- [Prompt 1]
In the MacPerl post on non-US characters, which program was used to FTP files containing Japanese HTML onto a server?

- [Page]
----------------------------------------

[Date Prev][Date Next][Thread Prev][Thread Next] [Search] [Date Index] [Thread Index]

[MacPerl] Non-US Characters



>>> Robin McFarlane <robinmcf@altern.org> - 7/24/98 5:58 AM >>>
...
> I apologise if I'm wandering (again) from the main point of the
discussions
> here 
[Discussed 'global' software...]
> As a small aside I tried to FTP files containing Japanese HTML onto
a
> server using Anarchie. Normally good sturdy, robust, doesn't hang
and gets
> the job done, Anarchie doesn't make a faithful copy (not being
savvy to non
> English characters) and translates all the textual content into
gibberish,
> so I have to do the job by hand. Lack of foresight? bad
programming?

(Although this seems to be wandering off-topic I think the general
issues
of handling different character encoding systems are relevant to Perl
and
MacPerl)

----------------------------------------

- [Given records]
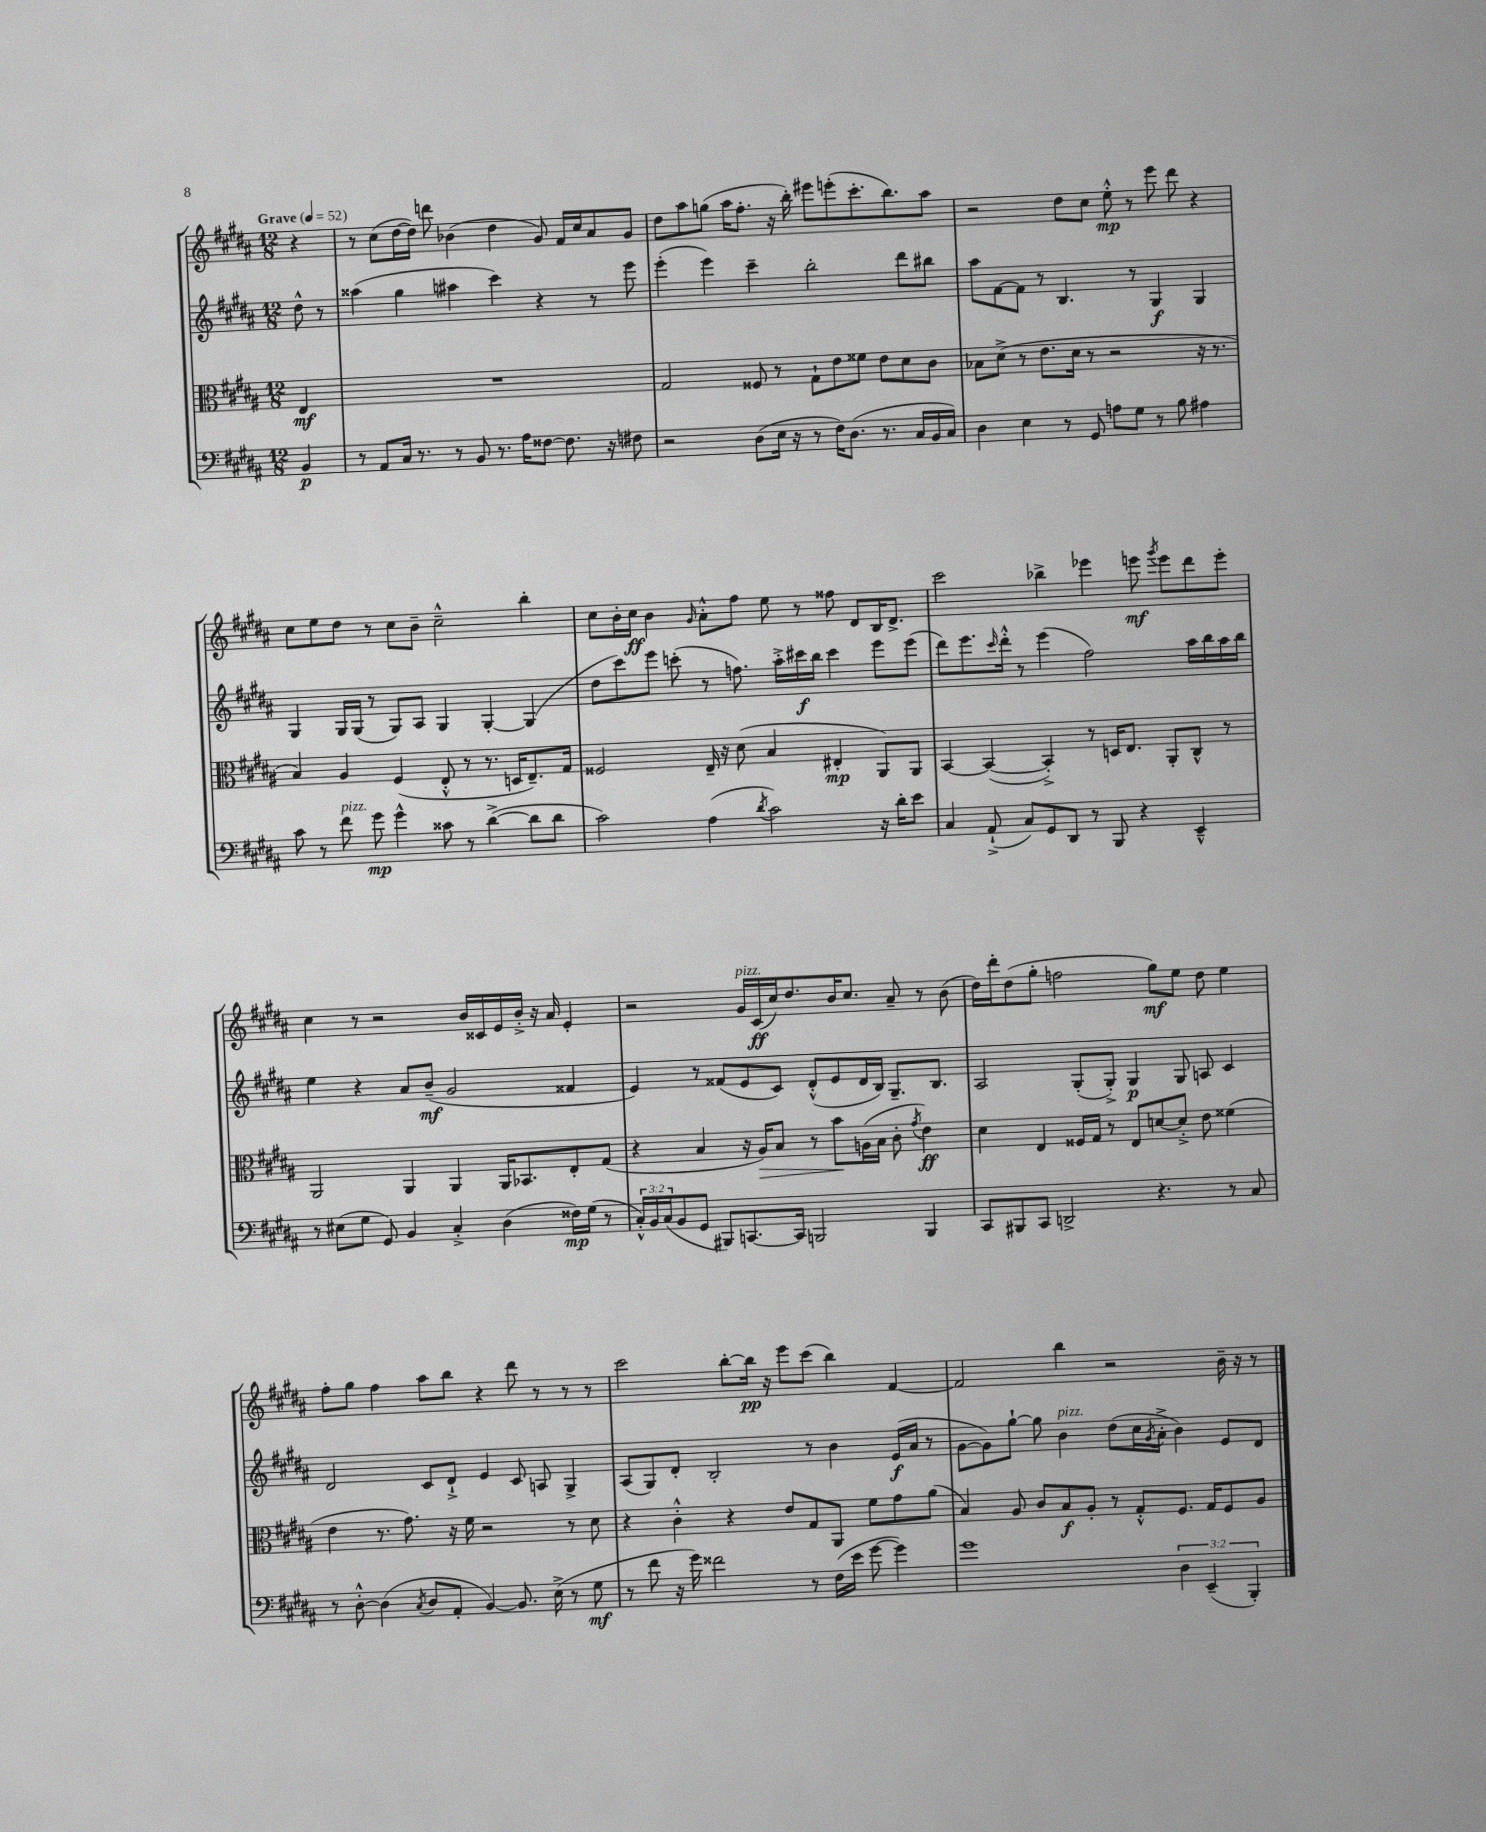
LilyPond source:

<<
\new StaffGroup <<
\new Staff = "s0" {
    \clef treble \key b \major \numericTimeSignature \time 12/8 \partial 4 \tempo "Grave" 4 = 52
    r4 |
    r8 cis''8( dis''16~ dis''16) d'''8 bes'4( dis''4 gis'8) fis'16 cis''16 ais'8 gis'8 |
    dis''8 ais''8 g''8( ais''16 fis''8.-. r16 b''16-.) eis'''8 e'''8-.( cis'''8.-. b''8.) ais''8 |
    r2 dis''8 cis''8 e''8-.-^\mp r8 e'''8 dis'''8 r4 |
    cis''8 e''8 dis''8 r8 cis''8 b'8-- cis''2---^ b''4-. |
    cis''8 b'16-. cis''16\ff b'4 \grace { gis'16 } ais'8-.-^ fis''8 e''8 r8 fisis''8 dis'8 b16 dis'8.-> |
    cis'''2 bes''4-> ees'''4 e'''8\mf \acciaccatura { gis'''8 } e'''8 dis'''8 e'''8-. |
    cis''4 r8 r2 b'16 cisis'16 e'16 b'16-.-> r16 ais'16 e'4-. |
    r2 gis'16^\markup { \italic "pizz." } cis'16\ff( cis''16) dis''8. b'16 cis''8. ais'8-- r8 b'8( |
    dis''16) dis'''16-. dis''8( gis''8-. f''2 gis''8\mf) e''8 dis''8 e''4 |
    fis''8-. gis''8 fis''4 ais''8 b''8 r4 dis'''8 r8 r8 r8 |
    cis'''2 b''8~-. b''16\pp r16 e'''8 cis'''8( b''4) fis'4~ |
    fis'2 b''4 r2 b'16-- r16 r8 \bar "|." |
}
\new Staff = "s1" {
    \clef treble \key b \major \numericTimeSignature \time 12/8 \partial 4
    dis''8-^ r8 |
    aisis''4( gis''4 ais''4 cis'''4) r4 r8 e'''8 |
    e'''4-.( e'''4) cis'''4-- b''2-. dis'''8 bis''8 |
    ais''8 fis'8~ fis'8 r8 b4. r8 gis4\f gis4 |
    gis4 gis16 gis16( r8 gis8) ais8 gis4 gis4~-. gis4( |
    dis''8 cis'''8) e'''8 c'''8-.( r8 f''8.) ais''16-.-> cis'''16\f b''16 cis'''4 e'''8 e'''8( |
    dis'''8) e'''8. \grace { cis'''16 } dis'''16-.-^ r8 e'''4( fis''2) ais''16 b''16 ais''16 b''16 |
    e''4 r4 ais'8 b'8--\mf( gis'2 fisis'4 |
    e'4) r8 fisis'8( e'8 cis'8) dis'8-.-^( e'8 dis'16 b16) gis8.-- b8. |
    ais2 gis8-.( gis8-.->) gis4\p gis8 a8 cis'4 |
    dis'2 cis'8 dis'8-!-> e'4 cis'8 a8 gis4-> |
    ais8( gis8) dis'8-. b2-. r8 b'4 e'16\f( ais'16 r8 |
    gis'8~ gis'8) gis''8~-! gis''8 b'4^\markup { \italic "pizz." } dis''8( cis''16 \acciaccatura { gis'8 } ais'16-.-> b'4) e'8 dis'8 \bar "|." |
}
\new Staff = "s2" {
    \clef alto \key b \major \numericTimeSignature \time 12/8 \partial 4
    e4\mf |
    R1. |
    gis2 fisis8 r8 gis8-! e'8 fisis'8 e'8 dis'8 cis'8 |
    bes8 dis'8->( r8 e'8. dis'16 r8 r2 r16 r8. |
    b4) ais4 fis4( e8-.-^ r8 r8. d16 e8.--) gis16 |
    fisis2 e16-- r16 dis'8( b4 eis4-.\mp ais,8) ais,8 |
    b,4~ b,4~( b,4-.->) r8 d16 e8. ais,8-. cis8-^ r8 |
    ais,2 ais,4 ais,4 ais,16 bes,8. e8-. gis8( |
    r4 b4 r16 ais16\>) b8 r8 b'8\! a16( b16 cis'8-. \acciaccatura { gis'8 } e'4\ff) |
    dis'4 e4 fisis16 gis16 r8 e8 d'8~ d'8-.-> e'8 fisis'4( |
    e'4 r8. gis'8.) r16 fis'16 r2 r8 dis'8 |
    r4 cis'4-.-^ r4 e'8 gis8 ais,8 fis'8 gis'8 ais'8( |
    b4) ais8 cis'8 b8\f ais8-. r8 gis8-.-^ fis8. gis16 fis8 ais8 \bar "|." |
}
\new Staff = "s3" {
    \clef bass \key b \major \numericTimeSignature \time 12/8 \override Staff.TupletNumber.text = #tuplet-number::calc-fraction-text \partial 4
    b,4\p |
    r8 ais,8 cis16 r8. r8 b,8 r8. ais16 fisis8~ fisis8. r16 fis8 |
    r2 dis8( e16 r16 r8 fis16) dis8.( r8. cis16 b,16 cis16) |
    dis4 e4 r8 gis,8 a8 gis8 r8 b8 ais4 |
    cis'8 r8 fis'8^\markup { \italic "pizz." } gis'8\mp gis'4-^ cisis'8 r8 dis'4~->( dis'8 dis'8 |
    cis'2) ais4( \acciaccatura { dis'8 } cis'2) r16 dis'16-. e'8 |
    cis4 ais,8-!->( cis8) gis,8 dis,8 r8 b,,8 r4 e,4---^ |
    r8 eis8( gis8 gis,8) b,4 cis4-.-> dis4( fisis16\mp) gis16( r8 |
    \tuplet 3/2 { cis16-.-^) b,16 cis16( } b,8 gis,8 bis,,8) c,8.~ c,16 b,,2 b,,4 |
    cis,8 bis,,8 cis,8 d,2-> r4. r8 cis8 |
    r8 dis8~-.-^ dis4( \acciaccatura { cis8 } dis8 ais,8-. b,4~) b,8. e16->( r8 gis8\mf |
    r8 fis'8 r16 gis'16) fisis'2 r8 fis16( e'16 gis'8~ gis'4) |
    gis'1 \tuplet 3/2 { dis4 e,4--( b,,4-.) } \bar "|." |
}
>>
>>
\layout { \context { \Score \remove "Bar_number_engraver" } }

----------------------------------------

- [Prompt 2]
Pick out every line of the rows above that contains the string "partial", including where it appears inside a longer word.

- [Full output 1]
Anarchie

- [Full output 2]
    \clef treble \key b \major \numericTimeSignature \time 12/8 \partial 4 \tempo "Grave" 4 = 52
    \clef treble \key b \major \numericTimeSignature \time 12/8 \partial 4
    \clef alto \key b \major \numericTimeSignature \time 12/8 \partial 4
    \clef bass \key b \major \numericTimeSignature \time 12/8 \override Staff.TupletNumber.text = #tuplet-number::calc-fraction-text \partial 4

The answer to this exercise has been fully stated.